Jessica MoroneyGeraldton Guardian
Raylene Councillor, Shirley McMahon, Annette Anderson and Marion Baumgarten.
Camera IconRaylene Councillor, Shirley McMahon, Annette Anderson and Marion Baumgarten. Credit: Jessica Moroney/Geraldton Guardian

More than 170 Aboriginal women gathered in Walkaway this week for a two-day forum aimed to collect the voices of women in the community to understand the issues affecting families in the region.

On Tuesday and Wednesday, Gunnado Farm hosted the inaugural Aboriginal Women’s Conference for all Indigenous women to join the conversation and represent the needs Aboriginal people.

The Mid West Aboriginal Women’s Working Group was started in a bid to connect and better understand the needs of the community.

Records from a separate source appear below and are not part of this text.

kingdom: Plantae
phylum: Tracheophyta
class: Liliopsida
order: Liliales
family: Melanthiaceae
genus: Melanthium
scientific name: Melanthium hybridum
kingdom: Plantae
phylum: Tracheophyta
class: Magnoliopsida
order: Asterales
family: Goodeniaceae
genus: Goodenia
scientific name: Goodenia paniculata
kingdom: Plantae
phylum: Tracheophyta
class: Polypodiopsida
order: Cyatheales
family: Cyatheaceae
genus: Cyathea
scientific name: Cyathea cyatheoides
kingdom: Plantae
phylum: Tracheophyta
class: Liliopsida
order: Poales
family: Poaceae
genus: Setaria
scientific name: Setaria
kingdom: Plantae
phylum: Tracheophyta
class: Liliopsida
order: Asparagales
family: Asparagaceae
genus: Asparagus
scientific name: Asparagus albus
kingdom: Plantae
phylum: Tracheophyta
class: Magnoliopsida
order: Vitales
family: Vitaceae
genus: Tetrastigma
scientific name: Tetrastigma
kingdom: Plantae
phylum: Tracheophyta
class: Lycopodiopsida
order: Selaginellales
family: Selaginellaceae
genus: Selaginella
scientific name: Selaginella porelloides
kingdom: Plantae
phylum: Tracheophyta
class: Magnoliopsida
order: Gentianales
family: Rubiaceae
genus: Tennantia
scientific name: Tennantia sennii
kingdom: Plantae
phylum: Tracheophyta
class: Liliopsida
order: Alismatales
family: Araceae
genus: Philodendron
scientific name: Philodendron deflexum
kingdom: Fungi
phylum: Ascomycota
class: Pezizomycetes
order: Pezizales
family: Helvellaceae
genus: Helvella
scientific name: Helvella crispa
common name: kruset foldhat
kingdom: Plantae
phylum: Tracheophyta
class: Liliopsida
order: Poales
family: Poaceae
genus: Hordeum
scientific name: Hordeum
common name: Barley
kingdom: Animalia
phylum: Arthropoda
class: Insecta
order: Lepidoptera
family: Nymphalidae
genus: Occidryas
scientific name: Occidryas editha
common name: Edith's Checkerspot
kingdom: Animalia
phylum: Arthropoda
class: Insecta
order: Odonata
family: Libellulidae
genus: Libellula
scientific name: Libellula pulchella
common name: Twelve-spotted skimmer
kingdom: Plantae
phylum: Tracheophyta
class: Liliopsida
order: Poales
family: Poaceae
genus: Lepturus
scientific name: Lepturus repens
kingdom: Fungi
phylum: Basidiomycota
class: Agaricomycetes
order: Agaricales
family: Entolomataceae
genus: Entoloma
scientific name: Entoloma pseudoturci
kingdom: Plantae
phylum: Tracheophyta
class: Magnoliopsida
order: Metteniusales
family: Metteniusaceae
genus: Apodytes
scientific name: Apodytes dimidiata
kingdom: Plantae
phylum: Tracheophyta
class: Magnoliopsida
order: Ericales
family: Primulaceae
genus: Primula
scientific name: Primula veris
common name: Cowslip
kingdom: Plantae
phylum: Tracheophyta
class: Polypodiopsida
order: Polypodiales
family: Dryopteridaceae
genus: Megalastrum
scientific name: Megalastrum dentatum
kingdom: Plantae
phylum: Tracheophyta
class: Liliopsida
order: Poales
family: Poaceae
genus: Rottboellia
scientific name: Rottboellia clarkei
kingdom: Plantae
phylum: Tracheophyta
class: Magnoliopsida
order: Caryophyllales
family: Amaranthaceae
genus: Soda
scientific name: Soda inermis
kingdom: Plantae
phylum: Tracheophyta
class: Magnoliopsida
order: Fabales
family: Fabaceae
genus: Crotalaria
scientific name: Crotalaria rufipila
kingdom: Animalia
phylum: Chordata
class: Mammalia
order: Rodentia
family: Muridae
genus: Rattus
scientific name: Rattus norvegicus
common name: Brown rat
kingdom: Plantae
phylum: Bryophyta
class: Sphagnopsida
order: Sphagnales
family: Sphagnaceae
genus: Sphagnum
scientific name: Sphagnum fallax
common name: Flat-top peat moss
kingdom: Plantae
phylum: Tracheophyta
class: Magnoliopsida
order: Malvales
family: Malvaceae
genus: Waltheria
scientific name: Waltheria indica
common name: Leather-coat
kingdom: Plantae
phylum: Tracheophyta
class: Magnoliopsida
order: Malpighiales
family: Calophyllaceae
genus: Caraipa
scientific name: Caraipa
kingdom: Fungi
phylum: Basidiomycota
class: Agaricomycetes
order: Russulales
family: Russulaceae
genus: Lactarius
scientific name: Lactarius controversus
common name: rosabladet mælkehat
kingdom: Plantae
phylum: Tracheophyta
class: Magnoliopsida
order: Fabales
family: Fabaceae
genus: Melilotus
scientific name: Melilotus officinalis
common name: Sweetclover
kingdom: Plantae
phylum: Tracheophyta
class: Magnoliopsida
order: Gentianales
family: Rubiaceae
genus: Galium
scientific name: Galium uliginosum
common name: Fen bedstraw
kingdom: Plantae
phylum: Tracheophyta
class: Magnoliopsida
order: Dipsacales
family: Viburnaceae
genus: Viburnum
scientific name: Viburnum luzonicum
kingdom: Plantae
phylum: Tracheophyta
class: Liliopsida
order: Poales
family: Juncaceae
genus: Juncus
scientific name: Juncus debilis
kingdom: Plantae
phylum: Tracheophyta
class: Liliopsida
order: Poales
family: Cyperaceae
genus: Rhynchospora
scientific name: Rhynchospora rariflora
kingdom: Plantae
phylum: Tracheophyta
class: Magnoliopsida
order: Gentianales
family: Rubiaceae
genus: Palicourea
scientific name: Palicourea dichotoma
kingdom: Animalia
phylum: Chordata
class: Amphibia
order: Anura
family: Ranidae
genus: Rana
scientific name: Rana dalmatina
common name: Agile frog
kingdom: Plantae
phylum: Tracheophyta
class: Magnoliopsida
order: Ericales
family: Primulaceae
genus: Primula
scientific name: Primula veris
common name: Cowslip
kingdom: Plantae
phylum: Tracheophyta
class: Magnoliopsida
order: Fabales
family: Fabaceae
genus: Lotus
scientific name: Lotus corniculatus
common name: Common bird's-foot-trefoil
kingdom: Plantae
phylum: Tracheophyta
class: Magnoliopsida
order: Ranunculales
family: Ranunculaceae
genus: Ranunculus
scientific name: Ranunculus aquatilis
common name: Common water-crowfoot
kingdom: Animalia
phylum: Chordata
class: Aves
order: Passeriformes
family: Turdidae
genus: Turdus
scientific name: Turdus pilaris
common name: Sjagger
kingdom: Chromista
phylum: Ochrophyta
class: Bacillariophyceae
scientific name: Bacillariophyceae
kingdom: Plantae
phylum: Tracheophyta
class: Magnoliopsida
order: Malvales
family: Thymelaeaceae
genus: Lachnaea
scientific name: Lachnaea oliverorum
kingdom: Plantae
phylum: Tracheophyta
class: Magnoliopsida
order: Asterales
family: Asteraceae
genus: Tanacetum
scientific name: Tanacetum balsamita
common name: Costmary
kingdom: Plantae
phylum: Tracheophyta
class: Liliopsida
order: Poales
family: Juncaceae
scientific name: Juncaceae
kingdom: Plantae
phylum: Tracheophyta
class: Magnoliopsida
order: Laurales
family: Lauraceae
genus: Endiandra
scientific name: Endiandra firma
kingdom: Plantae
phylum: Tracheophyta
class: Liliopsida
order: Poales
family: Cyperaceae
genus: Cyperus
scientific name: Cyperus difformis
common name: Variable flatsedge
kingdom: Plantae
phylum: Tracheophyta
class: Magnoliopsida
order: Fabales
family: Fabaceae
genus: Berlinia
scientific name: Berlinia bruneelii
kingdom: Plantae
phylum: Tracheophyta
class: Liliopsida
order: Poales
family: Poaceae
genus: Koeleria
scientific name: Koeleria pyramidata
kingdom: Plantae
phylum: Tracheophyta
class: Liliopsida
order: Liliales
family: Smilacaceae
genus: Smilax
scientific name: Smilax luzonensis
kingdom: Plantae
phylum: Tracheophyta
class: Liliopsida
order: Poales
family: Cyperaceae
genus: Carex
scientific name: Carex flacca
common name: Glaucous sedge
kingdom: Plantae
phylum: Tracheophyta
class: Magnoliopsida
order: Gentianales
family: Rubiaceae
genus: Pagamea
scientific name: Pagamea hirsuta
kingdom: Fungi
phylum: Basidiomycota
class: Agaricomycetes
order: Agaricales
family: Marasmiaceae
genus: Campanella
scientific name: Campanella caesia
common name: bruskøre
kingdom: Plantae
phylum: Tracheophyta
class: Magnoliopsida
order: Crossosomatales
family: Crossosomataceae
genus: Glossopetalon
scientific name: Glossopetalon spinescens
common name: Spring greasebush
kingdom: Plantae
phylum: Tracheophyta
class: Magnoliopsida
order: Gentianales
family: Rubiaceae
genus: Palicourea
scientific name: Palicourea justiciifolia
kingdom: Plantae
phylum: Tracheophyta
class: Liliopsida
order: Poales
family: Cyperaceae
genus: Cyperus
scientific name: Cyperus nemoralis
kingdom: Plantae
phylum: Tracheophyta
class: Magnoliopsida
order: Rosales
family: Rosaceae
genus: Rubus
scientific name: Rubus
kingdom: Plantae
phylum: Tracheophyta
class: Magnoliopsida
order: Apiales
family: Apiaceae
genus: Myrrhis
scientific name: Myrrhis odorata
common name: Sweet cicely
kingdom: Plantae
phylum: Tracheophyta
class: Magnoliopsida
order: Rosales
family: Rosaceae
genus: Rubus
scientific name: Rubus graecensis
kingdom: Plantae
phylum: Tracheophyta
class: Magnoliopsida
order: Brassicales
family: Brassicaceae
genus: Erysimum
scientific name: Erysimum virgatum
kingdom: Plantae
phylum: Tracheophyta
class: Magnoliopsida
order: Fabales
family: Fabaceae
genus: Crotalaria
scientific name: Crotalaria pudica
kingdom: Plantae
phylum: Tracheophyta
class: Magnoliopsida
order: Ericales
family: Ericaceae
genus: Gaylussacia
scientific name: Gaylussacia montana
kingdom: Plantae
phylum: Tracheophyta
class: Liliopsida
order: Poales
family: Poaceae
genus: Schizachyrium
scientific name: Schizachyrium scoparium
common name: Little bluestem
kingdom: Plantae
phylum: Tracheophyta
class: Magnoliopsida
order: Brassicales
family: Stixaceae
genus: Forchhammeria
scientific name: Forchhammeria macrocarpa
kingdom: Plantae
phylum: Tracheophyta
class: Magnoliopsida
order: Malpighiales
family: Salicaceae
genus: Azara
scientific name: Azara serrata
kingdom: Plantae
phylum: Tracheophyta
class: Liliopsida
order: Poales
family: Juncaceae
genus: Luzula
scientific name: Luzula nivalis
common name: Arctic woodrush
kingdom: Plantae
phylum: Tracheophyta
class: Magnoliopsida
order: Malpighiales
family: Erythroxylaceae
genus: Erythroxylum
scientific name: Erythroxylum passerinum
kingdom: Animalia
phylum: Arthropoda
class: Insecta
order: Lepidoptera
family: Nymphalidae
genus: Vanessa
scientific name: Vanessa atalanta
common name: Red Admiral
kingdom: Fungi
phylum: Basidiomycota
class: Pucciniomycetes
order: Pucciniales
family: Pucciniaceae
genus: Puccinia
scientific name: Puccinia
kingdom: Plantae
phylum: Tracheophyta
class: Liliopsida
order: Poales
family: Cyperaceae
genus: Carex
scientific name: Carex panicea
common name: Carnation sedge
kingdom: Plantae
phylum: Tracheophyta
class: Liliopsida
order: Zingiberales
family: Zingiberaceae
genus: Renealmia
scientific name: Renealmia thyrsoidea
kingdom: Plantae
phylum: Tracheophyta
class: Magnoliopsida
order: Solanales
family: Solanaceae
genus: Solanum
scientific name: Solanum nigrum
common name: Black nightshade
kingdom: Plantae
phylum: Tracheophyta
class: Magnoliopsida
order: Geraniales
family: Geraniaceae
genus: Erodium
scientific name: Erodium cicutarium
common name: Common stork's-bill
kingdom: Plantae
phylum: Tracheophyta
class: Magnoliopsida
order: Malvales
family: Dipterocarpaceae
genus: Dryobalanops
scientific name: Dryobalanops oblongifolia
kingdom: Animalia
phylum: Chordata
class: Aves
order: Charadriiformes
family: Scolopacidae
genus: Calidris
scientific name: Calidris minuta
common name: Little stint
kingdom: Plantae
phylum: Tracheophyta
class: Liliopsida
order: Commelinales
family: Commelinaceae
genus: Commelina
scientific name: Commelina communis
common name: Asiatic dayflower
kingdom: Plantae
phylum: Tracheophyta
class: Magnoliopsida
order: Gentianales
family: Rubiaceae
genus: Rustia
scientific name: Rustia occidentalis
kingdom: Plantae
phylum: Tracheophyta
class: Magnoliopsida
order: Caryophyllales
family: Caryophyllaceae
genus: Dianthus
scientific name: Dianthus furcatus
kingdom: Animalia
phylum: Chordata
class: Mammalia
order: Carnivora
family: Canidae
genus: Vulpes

The group aims to empower and combine the voices of Aboriginal women to drive change.

Delys Ring said formation of the group was a long time coming and the two-day forum was a way to collect individual voices of the community.

“We want the community to tell us what they need and hold the decision-makers responsible for those to listen to our voices,” she said.

Community-based social advocate Jackie Oakley, Australia’s Aboriginal and Torres Strait Islander social justice commissioner June Oscar and Senator Sue Lines gave speeches on Tuesday.

Ms Oakley said the matriarchs of the past broke down the barriers that enabled Aboriginal people to be where they were today.

“We now as elders have an obligation to leave the same legacy for the next generation that they left for us,” she said.

Ms Oakley said lack of participation and representation affected the process of change that was needed to sustain Indigenous culture.

“I hope there’s some sort of continuation of the working group arrangement and it becomes more of a formal process that facilitates the regular involvement and participation of women as a collective,” she said.

“Being here, talking, sharing, catching up with old friends and making new ones. Just the real joy you see on the women’s faces as they’re all interacting, it’s such a happy, healing environment for us. I hope it happens on a regular basis.”

The Aboriginal Women’s Working Group hopes to become a formalised group and hold fortnightly meetings in the future.